**TASK TO COMPLETE**
From the records below, copy out exactly the lines from the one containing "ring mcp: (370, 279)" to the one containing "index pip: (1075, 726)", both included. Add nothing else.

**RECORDS FOR THE TASK**
------------------------------

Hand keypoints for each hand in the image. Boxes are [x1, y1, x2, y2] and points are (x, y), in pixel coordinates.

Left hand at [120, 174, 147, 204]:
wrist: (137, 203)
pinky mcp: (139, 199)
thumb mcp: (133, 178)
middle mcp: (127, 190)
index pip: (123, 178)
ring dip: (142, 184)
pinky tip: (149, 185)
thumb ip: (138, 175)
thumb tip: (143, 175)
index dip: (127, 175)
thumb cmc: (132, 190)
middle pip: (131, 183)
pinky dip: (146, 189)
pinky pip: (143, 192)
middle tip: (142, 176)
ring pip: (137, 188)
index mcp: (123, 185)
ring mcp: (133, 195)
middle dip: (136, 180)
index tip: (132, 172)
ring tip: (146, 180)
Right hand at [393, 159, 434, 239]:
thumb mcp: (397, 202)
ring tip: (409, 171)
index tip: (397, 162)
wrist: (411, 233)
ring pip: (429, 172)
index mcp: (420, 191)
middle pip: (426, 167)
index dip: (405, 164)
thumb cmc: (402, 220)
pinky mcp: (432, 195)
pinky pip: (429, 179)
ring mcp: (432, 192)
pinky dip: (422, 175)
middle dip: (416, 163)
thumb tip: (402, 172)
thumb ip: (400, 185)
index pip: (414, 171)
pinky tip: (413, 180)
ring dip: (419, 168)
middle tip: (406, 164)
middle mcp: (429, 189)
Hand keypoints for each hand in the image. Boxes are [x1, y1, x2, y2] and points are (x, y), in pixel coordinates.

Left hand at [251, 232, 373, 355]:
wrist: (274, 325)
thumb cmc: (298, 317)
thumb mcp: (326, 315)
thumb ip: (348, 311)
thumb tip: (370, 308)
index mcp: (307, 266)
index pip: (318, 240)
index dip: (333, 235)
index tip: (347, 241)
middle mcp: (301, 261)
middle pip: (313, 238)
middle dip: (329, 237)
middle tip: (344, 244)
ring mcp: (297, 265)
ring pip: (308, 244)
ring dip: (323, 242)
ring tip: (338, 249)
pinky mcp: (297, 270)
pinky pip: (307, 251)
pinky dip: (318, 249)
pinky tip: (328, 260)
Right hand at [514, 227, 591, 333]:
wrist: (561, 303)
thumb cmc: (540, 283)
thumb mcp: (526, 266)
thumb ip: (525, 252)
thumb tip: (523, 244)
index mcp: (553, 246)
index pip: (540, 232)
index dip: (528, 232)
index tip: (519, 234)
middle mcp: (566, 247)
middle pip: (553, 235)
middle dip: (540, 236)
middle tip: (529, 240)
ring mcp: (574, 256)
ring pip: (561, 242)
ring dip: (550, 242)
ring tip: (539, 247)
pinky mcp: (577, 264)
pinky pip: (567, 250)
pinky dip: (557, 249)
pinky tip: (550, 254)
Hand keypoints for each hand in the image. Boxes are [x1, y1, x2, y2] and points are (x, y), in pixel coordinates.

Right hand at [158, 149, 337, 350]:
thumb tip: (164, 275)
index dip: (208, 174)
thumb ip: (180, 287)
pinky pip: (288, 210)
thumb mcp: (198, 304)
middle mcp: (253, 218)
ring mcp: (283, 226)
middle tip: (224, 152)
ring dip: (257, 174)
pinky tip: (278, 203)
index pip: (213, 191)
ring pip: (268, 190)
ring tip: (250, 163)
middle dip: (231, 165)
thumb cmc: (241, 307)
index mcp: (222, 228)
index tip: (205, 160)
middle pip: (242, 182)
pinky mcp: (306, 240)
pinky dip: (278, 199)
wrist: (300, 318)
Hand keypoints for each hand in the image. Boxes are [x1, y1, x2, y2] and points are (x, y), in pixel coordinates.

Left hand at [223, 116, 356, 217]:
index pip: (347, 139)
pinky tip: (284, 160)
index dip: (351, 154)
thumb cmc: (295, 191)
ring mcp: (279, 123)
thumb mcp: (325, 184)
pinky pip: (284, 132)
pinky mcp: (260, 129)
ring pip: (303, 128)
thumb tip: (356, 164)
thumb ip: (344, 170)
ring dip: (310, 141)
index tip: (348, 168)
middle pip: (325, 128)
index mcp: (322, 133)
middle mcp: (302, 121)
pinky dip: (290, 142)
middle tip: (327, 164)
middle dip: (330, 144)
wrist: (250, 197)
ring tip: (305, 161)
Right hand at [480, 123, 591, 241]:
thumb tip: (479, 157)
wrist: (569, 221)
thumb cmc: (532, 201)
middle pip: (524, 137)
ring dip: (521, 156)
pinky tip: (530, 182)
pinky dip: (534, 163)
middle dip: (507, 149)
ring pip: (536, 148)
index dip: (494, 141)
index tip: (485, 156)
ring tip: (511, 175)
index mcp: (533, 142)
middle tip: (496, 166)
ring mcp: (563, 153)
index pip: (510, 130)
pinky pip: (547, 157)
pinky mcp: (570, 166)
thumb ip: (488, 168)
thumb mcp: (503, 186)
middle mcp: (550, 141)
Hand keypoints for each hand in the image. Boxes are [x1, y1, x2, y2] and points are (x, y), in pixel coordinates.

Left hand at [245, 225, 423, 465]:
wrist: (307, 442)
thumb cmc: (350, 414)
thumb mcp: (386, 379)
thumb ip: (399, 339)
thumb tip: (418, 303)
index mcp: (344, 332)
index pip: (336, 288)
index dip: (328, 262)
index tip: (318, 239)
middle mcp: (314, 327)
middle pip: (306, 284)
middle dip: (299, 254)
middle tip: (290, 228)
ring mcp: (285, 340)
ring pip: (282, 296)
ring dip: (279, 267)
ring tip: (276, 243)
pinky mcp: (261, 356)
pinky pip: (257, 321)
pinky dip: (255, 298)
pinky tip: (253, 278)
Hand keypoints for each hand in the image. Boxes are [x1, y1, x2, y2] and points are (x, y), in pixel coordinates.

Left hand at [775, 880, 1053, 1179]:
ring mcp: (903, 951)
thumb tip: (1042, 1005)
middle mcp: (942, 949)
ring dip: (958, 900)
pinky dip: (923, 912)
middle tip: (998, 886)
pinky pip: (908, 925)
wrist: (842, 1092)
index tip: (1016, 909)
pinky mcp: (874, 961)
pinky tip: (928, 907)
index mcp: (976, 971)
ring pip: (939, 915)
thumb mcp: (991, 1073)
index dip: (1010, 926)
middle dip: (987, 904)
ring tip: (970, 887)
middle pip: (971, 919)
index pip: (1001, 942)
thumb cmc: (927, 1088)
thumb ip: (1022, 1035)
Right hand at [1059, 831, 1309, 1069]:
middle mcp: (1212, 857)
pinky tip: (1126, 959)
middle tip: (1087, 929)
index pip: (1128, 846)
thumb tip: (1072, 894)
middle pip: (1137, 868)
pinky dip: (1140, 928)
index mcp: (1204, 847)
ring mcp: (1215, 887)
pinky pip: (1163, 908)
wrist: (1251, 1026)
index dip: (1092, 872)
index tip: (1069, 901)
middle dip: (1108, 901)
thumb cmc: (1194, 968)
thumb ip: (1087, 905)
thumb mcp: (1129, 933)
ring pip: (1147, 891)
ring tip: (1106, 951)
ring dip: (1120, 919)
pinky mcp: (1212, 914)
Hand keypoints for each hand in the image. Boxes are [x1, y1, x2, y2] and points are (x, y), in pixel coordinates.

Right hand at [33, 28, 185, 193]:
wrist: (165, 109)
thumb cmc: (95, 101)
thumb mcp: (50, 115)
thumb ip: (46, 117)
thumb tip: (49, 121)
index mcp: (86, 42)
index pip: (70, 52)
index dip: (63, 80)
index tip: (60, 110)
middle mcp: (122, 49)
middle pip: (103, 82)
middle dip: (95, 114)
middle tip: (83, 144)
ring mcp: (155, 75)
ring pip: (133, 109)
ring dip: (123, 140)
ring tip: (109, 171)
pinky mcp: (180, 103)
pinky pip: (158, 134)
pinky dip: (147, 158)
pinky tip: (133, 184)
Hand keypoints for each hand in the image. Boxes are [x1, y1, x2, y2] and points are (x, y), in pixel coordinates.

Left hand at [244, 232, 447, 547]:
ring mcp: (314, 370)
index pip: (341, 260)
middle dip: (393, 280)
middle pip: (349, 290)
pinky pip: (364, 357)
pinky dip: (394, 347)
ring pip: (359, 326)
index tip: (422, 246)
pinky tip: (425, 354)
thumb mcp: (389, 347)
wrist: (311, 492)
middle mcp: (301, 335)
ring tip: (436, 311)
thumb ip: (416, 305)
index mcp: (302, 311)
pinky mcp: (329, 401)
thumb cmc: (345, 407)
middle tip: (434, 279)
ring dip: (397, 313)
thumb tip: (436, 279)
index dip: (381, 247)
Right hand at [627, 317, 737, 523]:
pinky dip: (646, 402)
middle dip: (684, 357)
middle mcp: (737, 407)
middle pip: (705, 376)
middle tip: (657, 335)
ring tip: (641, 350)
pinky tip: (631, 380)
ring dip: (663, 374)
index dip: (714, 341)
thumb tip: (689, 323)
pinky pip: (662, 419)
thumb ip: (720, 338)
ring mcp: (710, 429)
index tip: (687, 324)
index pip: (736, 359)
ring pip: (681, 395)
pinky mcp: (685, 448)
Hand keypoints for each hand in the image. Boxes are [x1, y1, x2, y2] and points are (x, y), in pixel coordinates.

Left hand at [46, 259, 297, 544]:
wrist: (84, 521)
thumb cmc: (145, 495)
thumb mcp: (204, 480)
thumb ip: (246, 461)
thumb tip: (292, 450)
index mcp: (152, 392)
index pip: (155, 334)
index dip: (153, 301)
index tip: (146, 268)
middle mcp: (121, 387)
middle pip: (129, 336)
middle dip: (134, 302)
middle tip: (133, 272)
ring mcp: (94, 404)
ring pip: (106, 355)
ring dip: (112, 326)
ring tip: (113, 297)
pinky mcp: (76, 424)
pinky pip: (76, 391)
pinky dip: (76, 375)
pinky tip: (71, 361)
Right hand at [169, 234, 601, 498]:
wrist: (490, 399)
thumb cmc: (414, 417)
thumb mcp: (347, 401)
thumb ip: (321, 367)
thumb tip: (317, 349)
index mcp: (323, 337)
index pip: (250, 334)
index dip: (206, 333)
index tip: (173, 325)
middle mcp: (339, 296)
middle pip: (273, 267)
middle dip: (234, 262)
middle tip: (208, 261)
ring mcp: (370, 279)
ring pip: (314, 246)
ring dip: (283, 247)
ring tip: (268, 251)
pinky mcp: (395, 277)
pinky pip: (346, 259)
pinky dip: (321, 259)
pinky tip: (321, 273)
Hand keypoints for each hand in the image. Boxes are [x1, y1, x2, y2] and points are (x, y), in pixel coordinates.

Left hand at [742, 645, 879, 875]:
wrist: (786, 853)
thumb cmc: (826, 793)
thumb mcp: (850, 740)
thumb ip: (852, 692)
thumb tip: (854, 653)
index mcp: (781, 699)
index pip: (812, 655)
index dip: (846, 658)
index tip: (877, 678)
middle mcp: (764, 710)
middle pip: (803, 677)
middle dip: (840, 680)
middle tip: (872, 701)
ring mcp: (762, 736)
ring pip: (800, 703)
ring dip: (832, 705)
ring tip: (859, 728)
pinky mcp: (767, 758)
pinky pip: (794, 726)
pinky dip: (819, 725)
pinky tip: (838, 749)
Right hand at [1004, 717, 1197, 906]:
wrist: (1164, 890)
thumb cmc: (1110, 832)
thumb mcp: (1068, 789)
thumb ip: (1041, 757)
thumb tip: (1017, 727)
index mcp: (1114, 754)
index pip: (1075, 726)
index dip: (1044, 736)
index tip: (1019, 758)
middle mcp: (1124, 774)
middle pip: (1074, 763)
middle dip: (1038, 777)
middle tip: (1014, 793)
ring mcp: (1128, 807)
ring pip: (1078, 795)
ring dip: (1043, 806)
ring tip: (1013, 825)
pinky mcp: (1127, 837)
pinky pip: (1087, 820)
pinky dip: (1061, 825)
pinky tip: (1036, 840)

------------------------------

**PROBLEM SOLUTION**
ring mcp: (370, 279)
ring pip: (314, 246)
ring dip: (283, 247)
ring tip: (268, 251)
pinky mcp: (395, 277)
pinky pip: (346, 259)
pinky dip: (321, 259)
pinky tip: (321, 273)
Hand keypoints for each hand in the image. Boxes are [x1, y1, x2, y2] and points are (x, y), in pixel coordinates.

Left hand at [742, 645, 879, 875]:
wrist: (786, 853)
thumb cmc: (826, 793)
thumb mcp: (850, 740)
thumb ip: (852, 692)
thumb tip: (854, 653)
index mcp: (781, 699)
index pip: (812, 655)
index dip: (846, 658)
index tip: (877, 678)
middle mcp: (764, 710)
middle pip: (803, 677)
middle dip: (840, 680)
middle tip: (872, 701)
ring mcp: (762, 736)
ring pip: (800, 703)
ring dip: (832, 705)
ring tip: (859, 728)
pinky mcp: (767, 758)
pinky pip: (794, 726)
pinky dip: (819, 725)
pinky tip: (838, 749)
Right hand at [1004, 717, 1197, 906]:
wrist: (1164, 890)
thumb cmc: (1110, 832)
thumb mcp: (1068, 789)
thumb ip: (1041, 757)
thumb tip: (1017, 727)
index mcp: (1114, 754)
index pip: (1075, 726)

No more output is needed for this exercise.